> [GIVEN EXERCISE 1]:
List each distinct username that appears in the butler repair thread, naming each one only once.
> [GIVEN EXERCISE 2]:
Answer these questions from the butler repair thread, one answer per line:
(a) How much did tonguesandwich pay for the butler?
(b) Which butler does Hauntiholik own?
(c) What does halloweenguy suggest adding for the missing hand?
> [GIVEN EXERCISE 3]:
Extend the butler repair thread with a reply from playfx, picking up right after that username's header.
====== PROVIDED TEXT ======
# Butler repair



## tonguesandwich (Oct 13, 2006)

I got this guy, who was a display, today for 30 bucks from the store owner. He is missing a hand. I suspect that his eyes light up? They do move. If so, can the lights be replaced in this thing? Everything else seems to work.









:zombie:


----------



## HalloweenZombie (Jul 22, 2007)

Not sure if the eyes light up, but who cares? That's a hell of a bargain.


----------



## Hauntiholik (May 17, 2006)

I don't think the eyes light up. I have the butler in black and his eyes move but don't light up.


----------



## halloweenguy (Dec 27, 2006)

looks great...Just add a Pirate hat and a Hook for the missing hand. Instant Pirate.


----------



## Severin (Aug 5, 2007)

On that model, I believe the eyes and mouth move, but don't light. Great find!


----------



## tonguesandwich (Oct 13, 2006)

Cool, thanks all. 
My wife said the same thing about the hook.


----------



## playfx (Mar 10, 2007)
====== STORED DATA ======
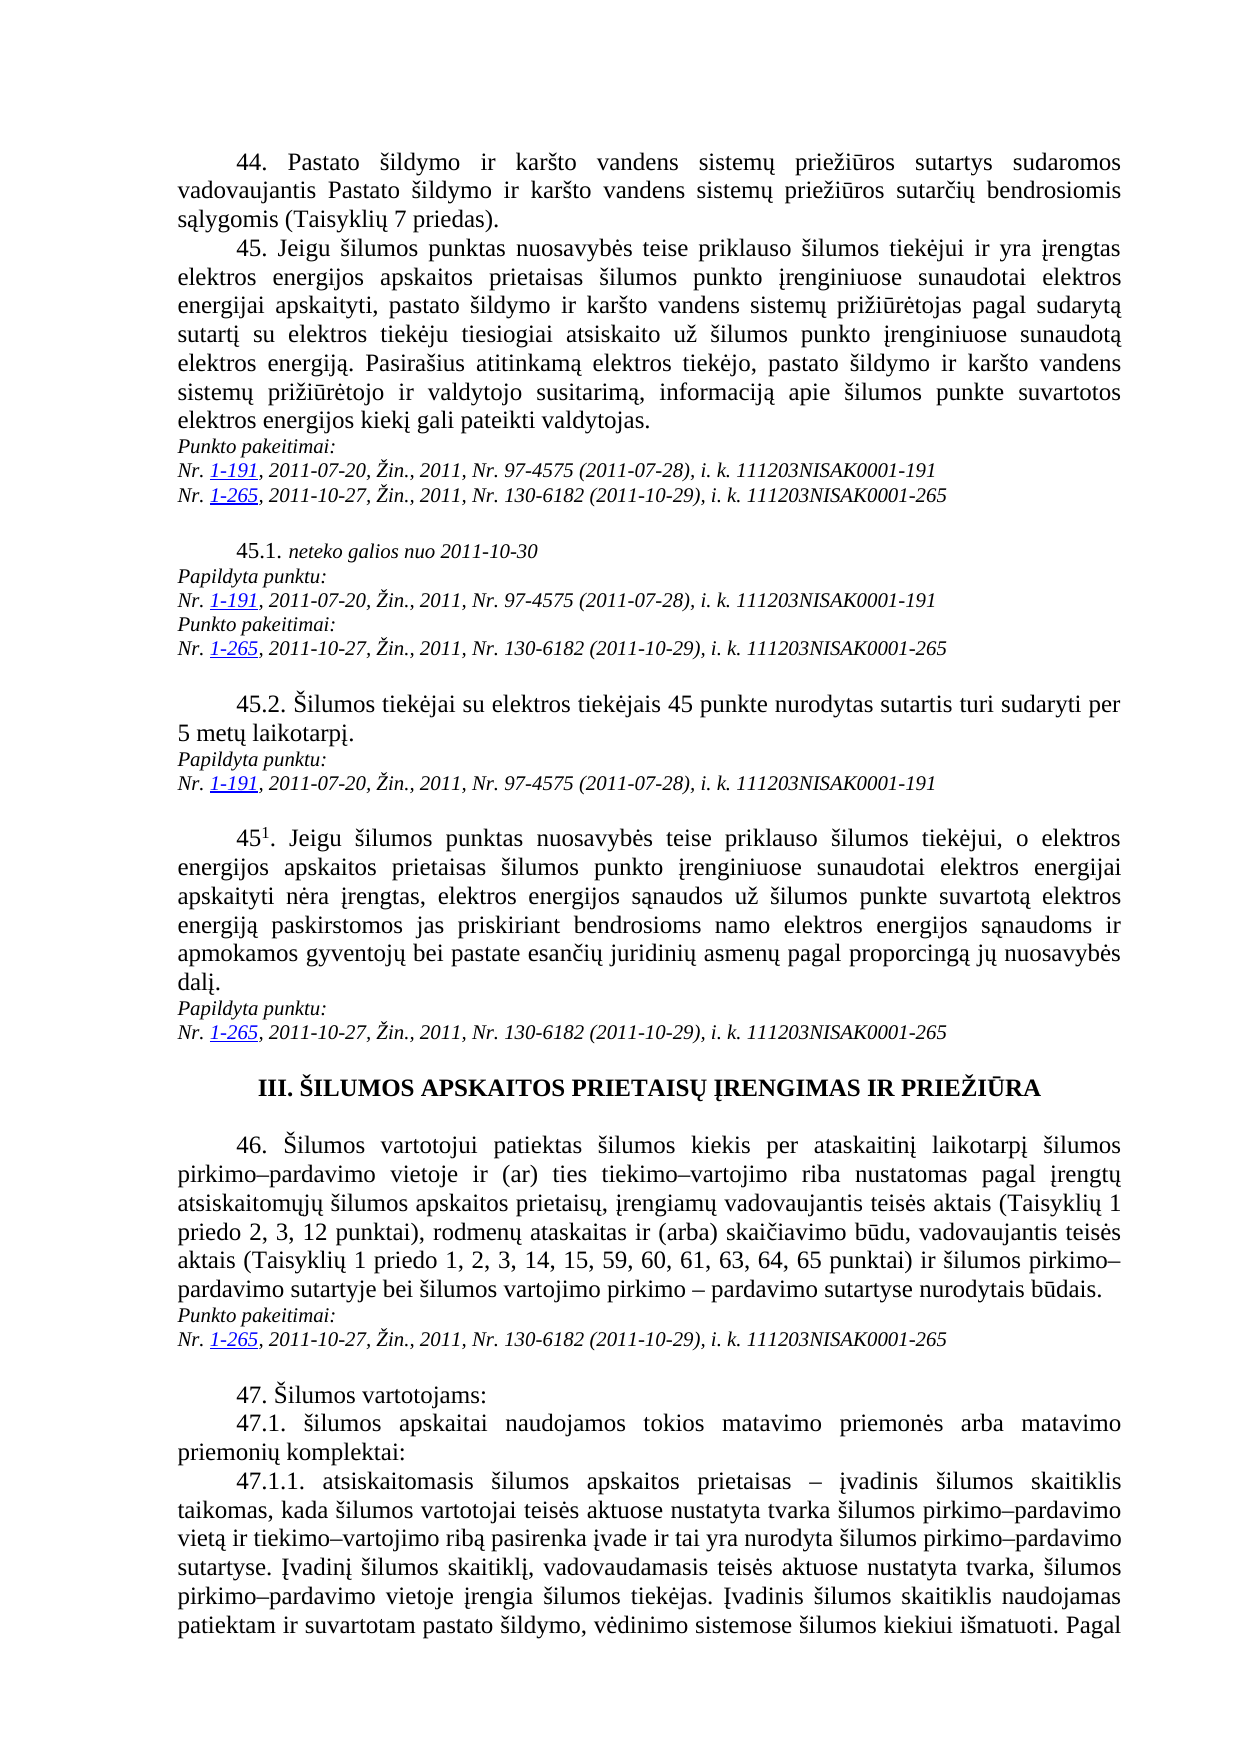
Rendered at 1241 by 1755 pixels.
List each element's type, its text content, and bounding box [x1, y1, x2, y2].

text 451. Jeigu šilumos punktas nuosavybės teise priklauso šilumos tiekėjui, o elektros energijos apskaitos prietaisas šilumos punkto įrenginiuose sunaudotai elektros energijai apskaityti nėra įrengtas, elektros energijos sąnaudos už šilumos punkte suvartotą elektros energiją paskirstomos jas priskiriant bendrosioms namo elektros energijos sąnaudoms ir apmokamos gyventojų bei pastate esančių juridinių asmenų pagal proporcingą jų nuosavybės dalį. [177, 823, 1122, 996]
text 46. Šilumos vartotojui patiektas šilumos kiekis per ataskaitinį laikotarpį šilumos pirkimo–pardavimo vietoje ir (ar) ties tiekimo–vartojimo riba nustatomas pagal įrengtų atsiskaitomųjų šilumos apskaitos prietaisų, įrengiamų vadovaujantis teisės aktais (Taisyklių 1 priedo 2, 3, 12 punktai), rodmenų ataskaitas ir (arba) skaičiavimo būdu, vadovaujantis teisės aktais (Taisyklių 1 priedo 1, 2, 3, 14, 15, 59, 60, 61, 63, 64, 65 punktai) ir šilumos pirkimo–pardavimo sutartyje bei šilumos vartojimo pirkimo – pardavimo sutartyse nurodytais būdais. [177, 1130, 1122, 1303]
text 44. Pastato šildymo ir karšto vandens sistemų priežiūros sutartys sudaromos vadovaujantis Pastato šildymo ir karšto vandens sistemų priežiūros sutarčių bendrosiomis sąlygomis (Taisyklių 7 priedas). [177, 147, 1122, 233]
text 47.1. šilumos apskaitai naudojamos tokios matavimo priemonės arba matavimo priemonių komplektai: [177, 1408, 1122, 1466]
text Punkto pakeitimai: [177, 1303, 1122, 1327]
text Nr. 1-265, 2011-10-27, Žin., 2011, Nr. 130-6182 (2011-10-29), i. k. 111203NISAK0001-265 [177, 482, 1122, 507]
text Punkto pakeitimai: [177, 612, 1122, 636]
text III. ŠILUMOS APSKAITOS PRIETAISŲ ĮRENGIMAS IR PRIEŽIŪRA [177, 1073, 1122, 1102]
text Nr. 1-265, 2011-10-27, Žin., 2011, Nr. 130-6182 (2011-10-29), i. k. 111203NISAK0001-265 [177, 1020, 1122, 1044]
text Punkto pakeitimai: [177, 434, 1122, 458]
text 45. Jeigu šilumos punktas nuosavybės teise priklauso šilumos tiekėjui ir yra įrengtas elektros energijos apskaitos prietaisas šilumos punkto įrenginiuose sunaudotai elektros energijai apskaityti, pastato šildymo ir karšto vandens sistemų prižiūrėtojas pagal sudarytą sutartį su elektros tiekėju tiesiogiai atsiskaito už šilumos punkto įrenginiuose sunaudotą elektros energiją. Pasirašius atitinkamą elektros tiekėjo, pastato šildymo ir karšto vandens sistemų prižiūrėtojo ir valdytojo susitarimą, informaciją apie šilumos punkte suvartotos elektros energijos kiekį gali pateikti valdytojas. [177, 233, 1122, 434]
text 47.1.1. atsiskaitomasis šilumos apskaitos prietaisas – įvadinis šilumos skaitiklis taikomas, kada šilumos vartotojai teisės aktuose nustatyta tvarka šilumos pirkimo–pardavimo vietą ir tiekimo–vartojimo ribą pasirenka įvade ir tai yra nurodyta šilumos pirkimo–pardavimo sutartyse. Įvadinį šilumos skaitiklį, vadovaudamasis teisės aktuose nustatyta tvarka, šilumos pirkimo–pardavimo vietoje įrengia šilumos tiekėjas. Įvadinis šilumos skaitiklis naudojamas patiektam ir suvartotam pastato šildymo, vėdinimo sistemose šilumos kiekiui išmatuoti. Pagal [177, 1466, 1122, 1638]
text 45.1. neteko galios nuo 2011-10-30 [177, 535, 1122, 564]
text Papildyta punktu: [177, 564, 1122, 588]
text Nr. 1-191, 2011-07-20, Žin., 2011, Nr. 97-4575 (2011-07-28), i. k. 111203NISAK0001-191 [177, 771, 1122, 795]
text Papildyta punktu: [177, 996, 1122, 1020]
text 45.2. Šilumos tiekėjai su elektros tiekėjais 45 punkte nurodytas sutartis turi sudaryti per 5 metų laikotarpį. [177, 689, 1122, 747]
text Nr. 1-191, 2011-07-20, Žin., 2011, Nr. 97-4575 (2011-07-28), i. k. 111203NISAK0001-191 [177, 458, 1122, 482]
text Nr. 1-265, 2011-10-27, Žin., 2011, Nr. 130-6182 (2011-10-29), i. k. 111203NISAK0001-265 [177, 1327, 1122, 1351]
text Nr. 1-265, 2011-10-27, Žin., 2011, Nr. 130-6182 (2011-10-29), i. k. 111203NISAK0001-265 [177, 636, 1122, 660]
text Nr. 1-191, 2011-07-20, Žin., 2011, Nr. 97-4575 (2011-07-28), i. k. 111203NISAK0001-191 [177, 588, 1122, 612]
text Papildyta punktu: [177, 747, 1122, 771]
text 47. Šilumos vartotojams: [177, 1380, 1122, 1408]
======
> [TASK OUTPUT 1]:
tonguesandwich
HalloweenZombie
Hauntiholik
halloweenguy
Severin
playfx

> [TASK OUTPUT 2]:
(a) 30 bucks
(b) The butler in black
(c) A hook

> [TASK OUTPUT 3]:
Nice find, the first thing I thought of with the hand is from that comedy Scary Movie, the buttler with the messed up hand.....lol.


----------



## Fright Zone (Sep 28, 2006)

The eyes don't light up they just move side-to-side. That's the $100 one Wal-Mart sold a couple years ago. He's creepier than the one they sold last year. That one was dressed primarily in black with the top hat and looked cool but he talked way too much. You got the creepier one IMHO. The animated Gemmy with eyes that light up red is the Count (vampire) they sold at Spensers.


----------



## Sickie Ickie (Jun 20, 2006)

Of course you could add one of those crawling hands. I like the idea of the hook, though.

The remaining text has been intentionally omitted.